(Dataset entries)
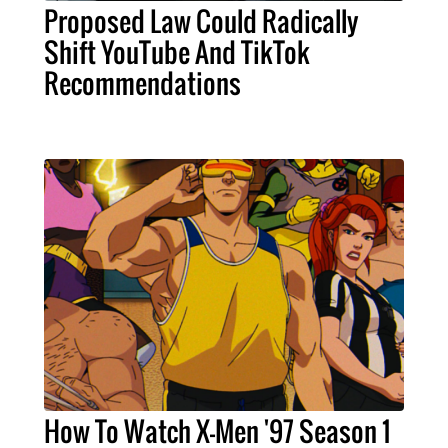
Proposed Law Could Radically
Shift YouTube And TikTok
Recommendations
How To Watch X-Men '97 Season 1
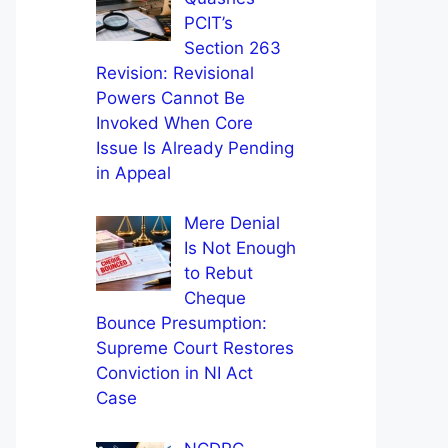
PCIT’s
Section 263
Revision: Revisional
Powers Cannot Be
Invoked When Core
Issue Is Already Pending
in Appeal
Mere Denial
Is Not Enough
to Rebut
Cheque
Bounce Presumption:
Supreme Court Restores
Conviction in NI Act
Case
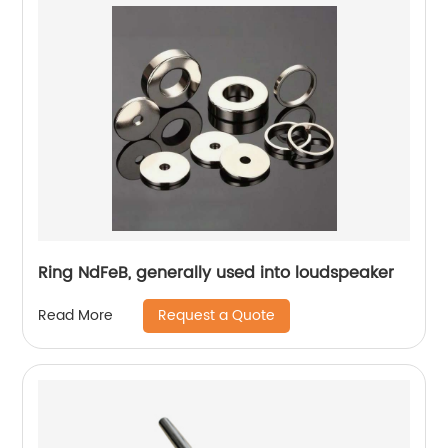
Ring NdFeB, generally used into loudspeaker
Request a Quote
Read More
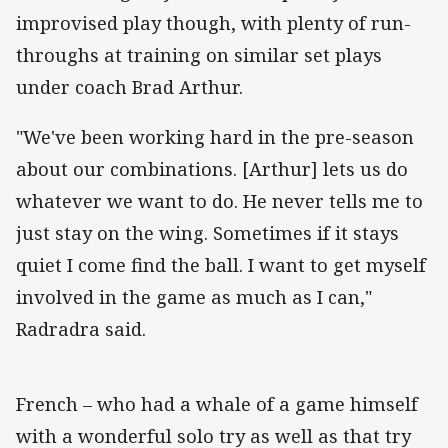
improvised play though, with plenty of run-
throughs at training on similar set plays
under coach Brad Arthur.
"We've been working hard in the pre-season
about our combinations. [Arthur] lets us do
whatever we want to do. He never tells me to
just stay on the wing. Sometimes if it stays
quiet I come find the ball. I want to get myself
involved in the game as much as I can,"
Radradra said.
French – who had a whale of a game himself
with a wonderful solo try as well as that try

■ **WHAT YOU WILL DO**: Please extract every line of the entries above that contains the word "with".

■ **PROBLEM SOLUTION**:
improvised play though, with plenty of run-
with a wonderful solo try as well as that try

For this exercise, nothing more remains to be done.